→ Exercise
Output everything from the line containing "How many segments does this pie chart have?" down through the end of the rows as a JSON list of strings, one string per line, with blank lines skipped and the pictures left out.

(Extracted rows)
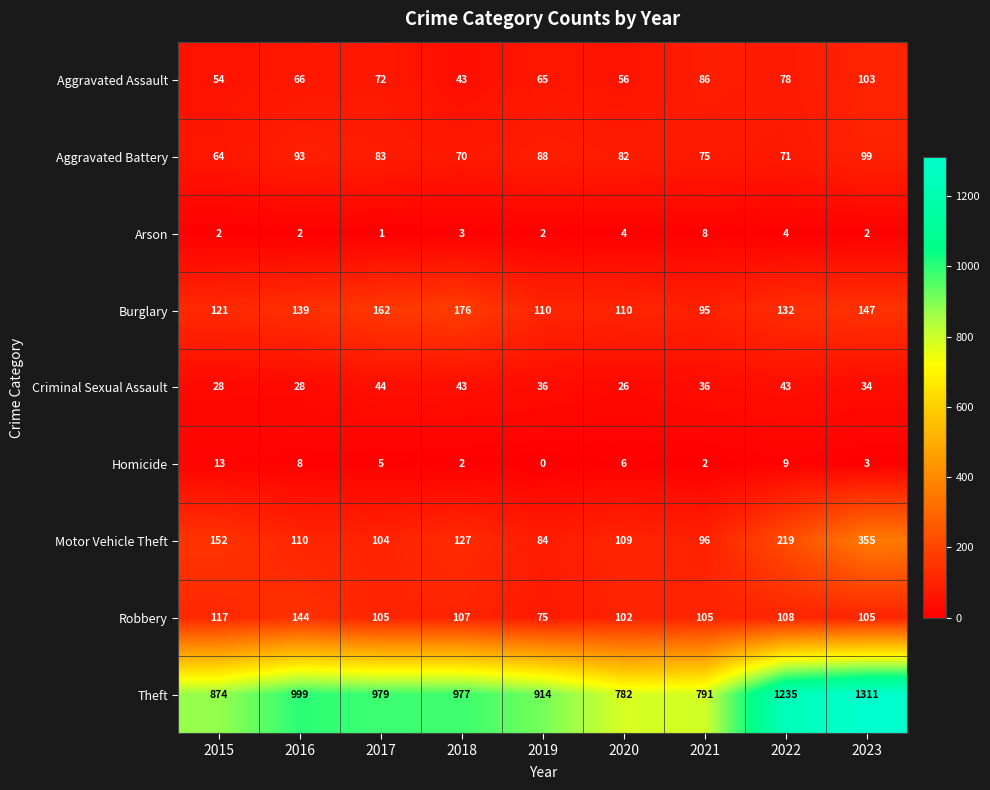

What is the total value across all series at 2023?

2159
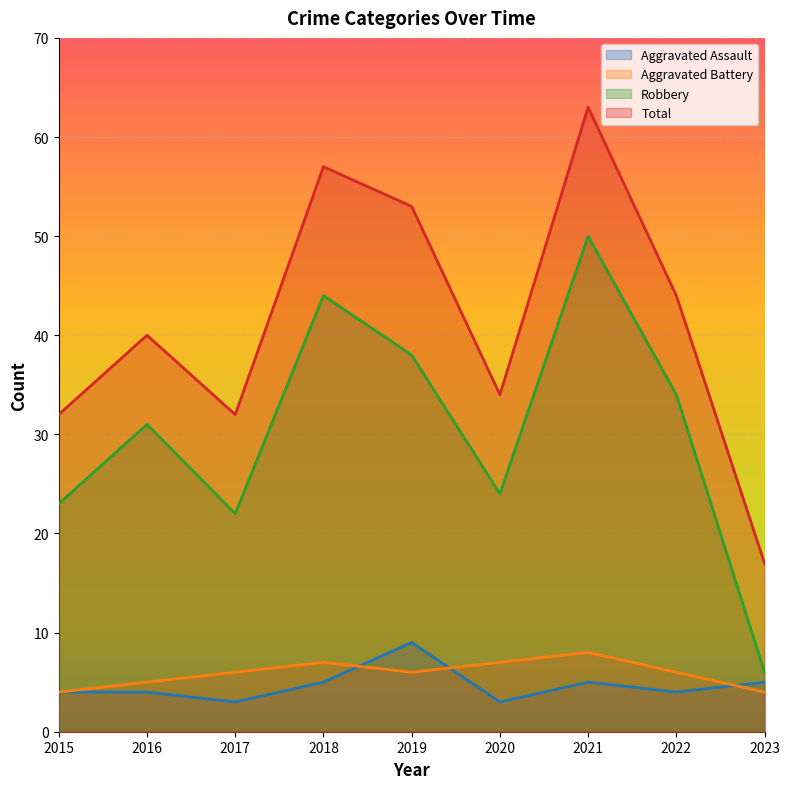

Which series has the widest spread of values?

Total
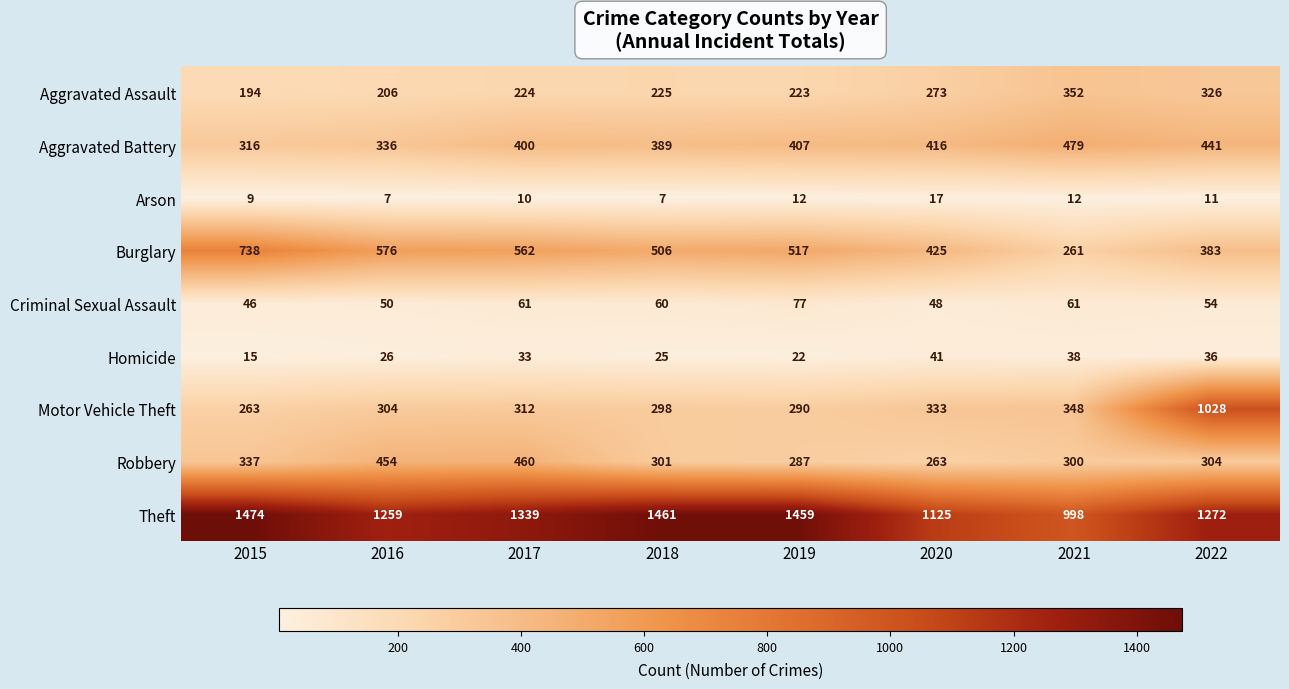

How many series are shown in this chart?

9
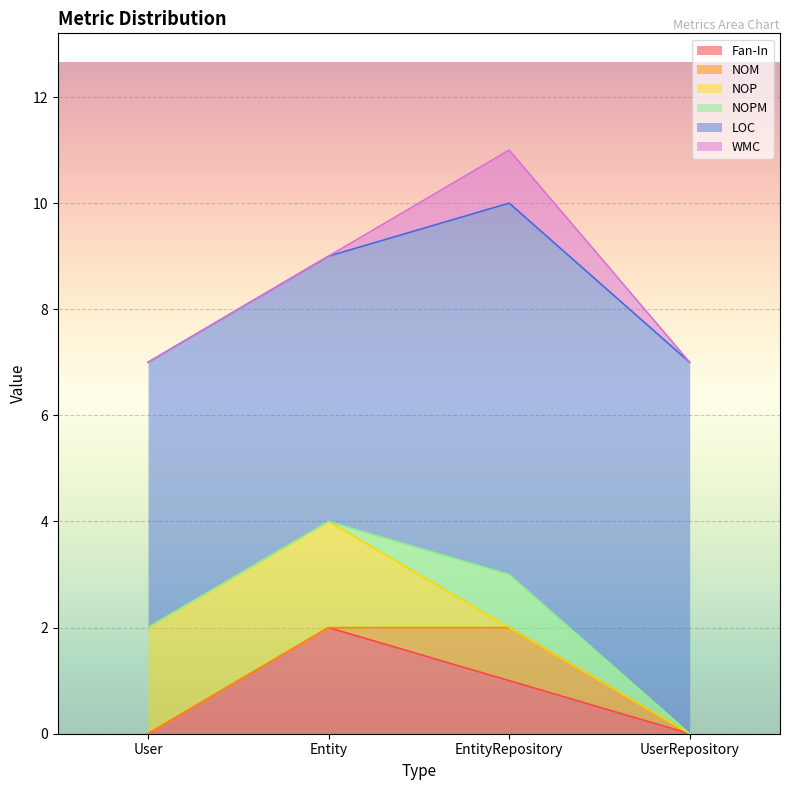

Reading left to right, list all the values displayed in this chart.

Fan-In: User=0	Entity=2	EntityRepository=1	UserRepository=0
NOM: User=0	Entity=0	EntityRepository=1	UserRepository=0
NOP: User=2	Entity=2	EntityRepository=0	UserRepository=0
NOPM: User=0	Entity=0	EntityRepository=1	UserRepository=0
LOC: User=5	Entity=5	EntityRepository=7	UserRepository=7
WMC: User=0	Entity=0	EntityRepository=1	UserRepository=0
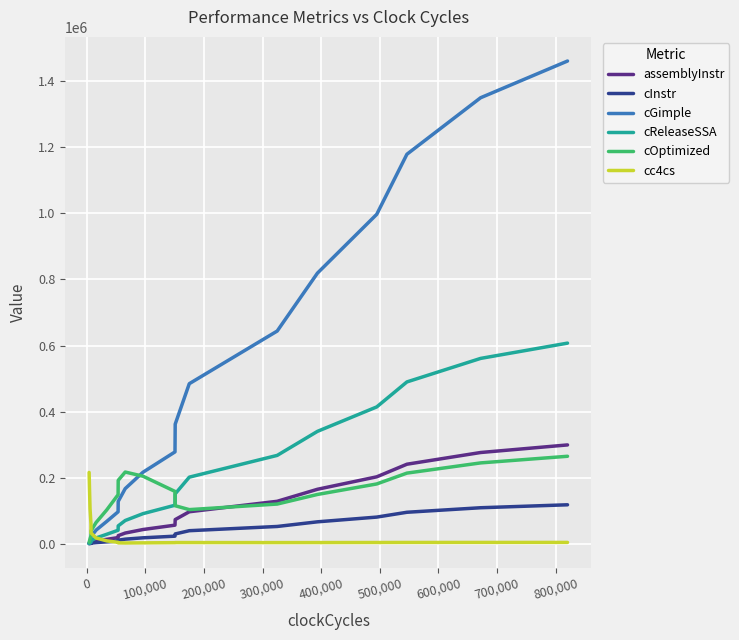

What is the greatest value displayed?

1461210.8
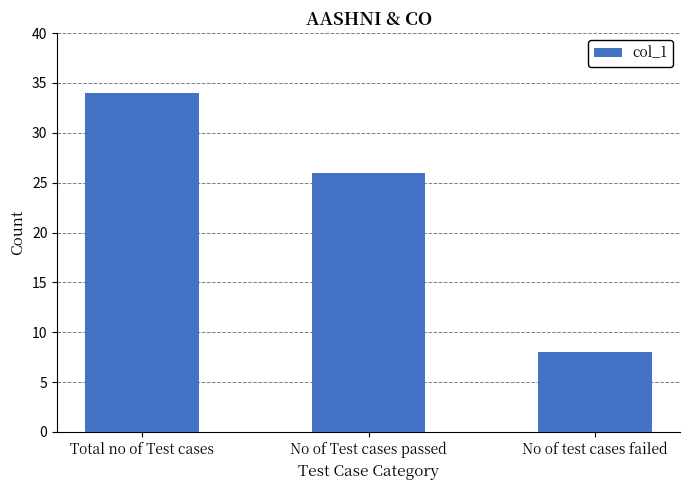

How many bars are there in total?

3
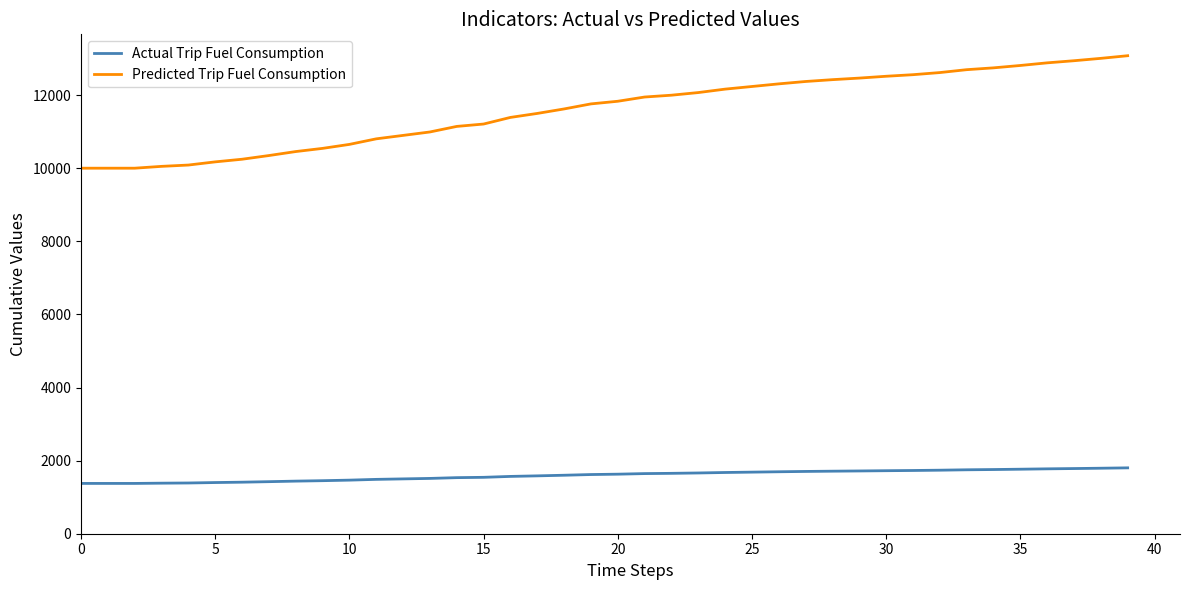

What is the difference between the maximum and minimum values in the Actual Trip Fuel Consumption series?

426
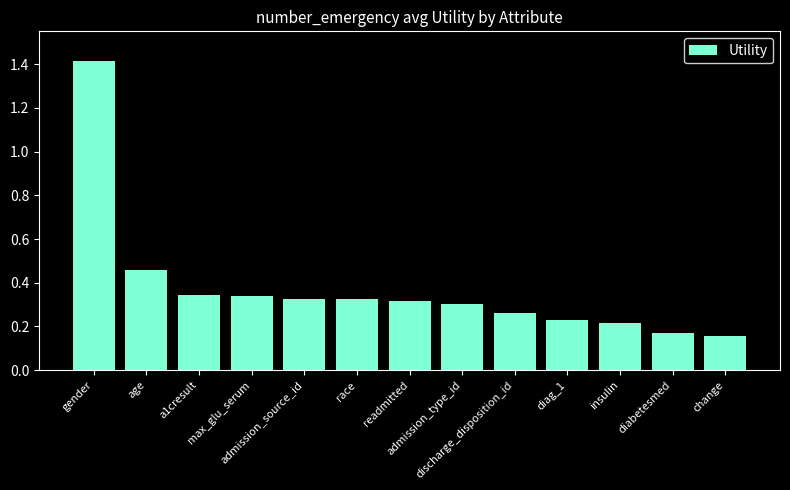

What is the greatest value displayed?

1.4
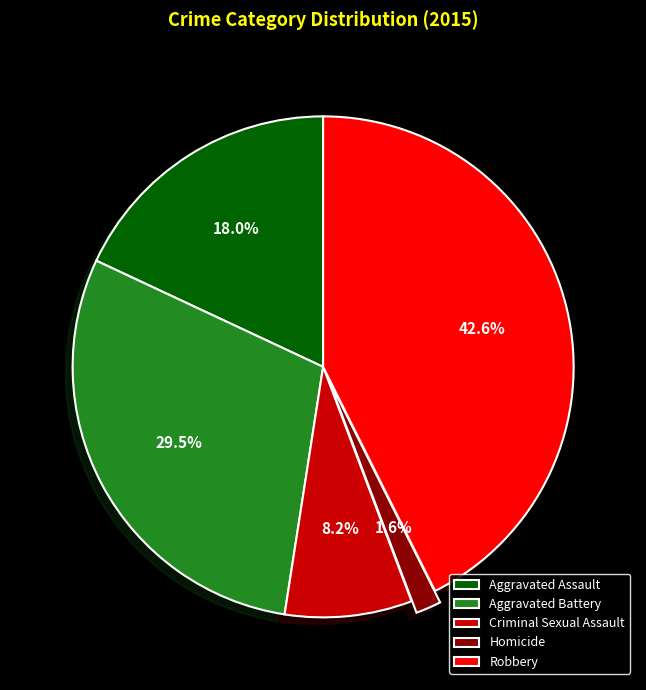

What is the largest slice in the pie chart?

Robbery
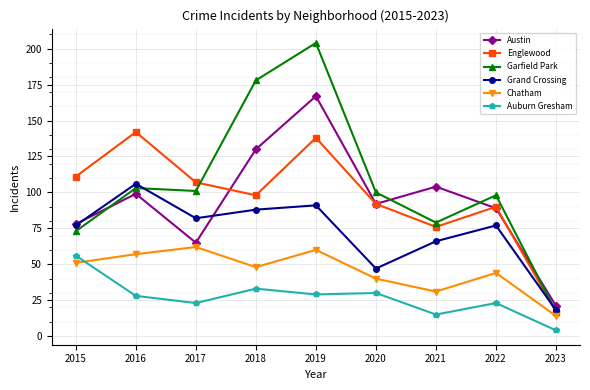

True or false: Englewood and Auburn Gresham cross at least once.

False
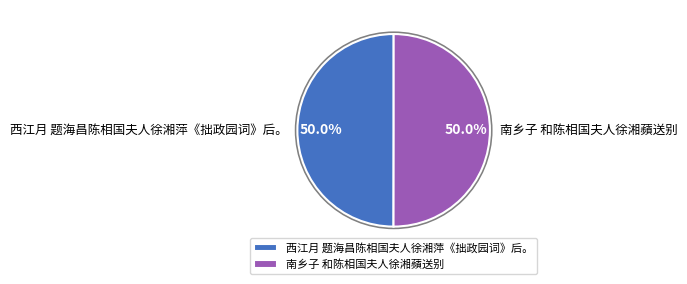

How many segments does this pie chart have?

2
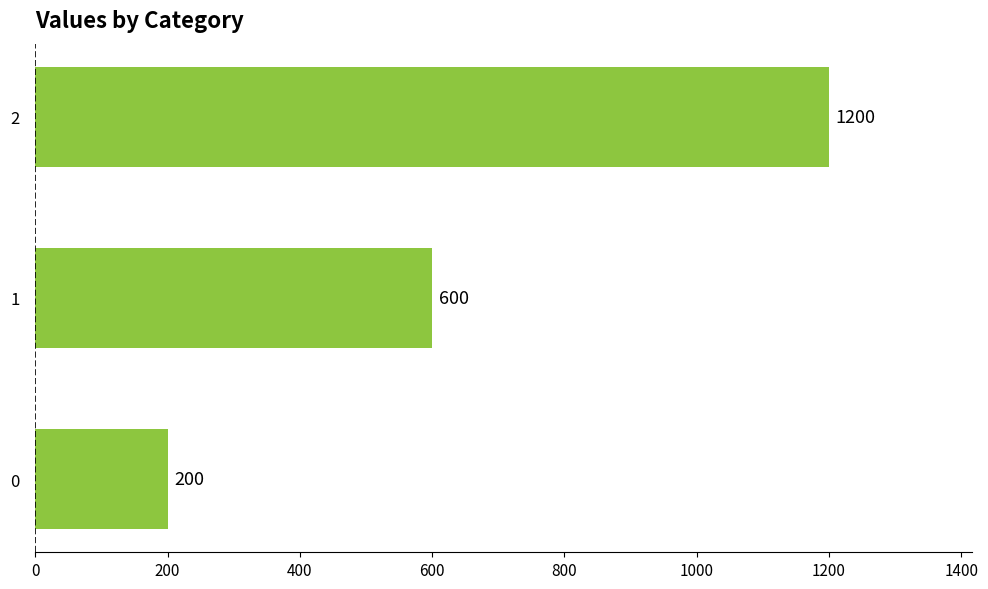

Reading top to bottom, list all the values displayed in this chart.

1200	600	200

→ Exercise result
[
  "How many segments does this pie chart have?",
  "2",
  "Reading top to bottom, list all the values displayed in this chart.",
  "1200\t600\t200"
]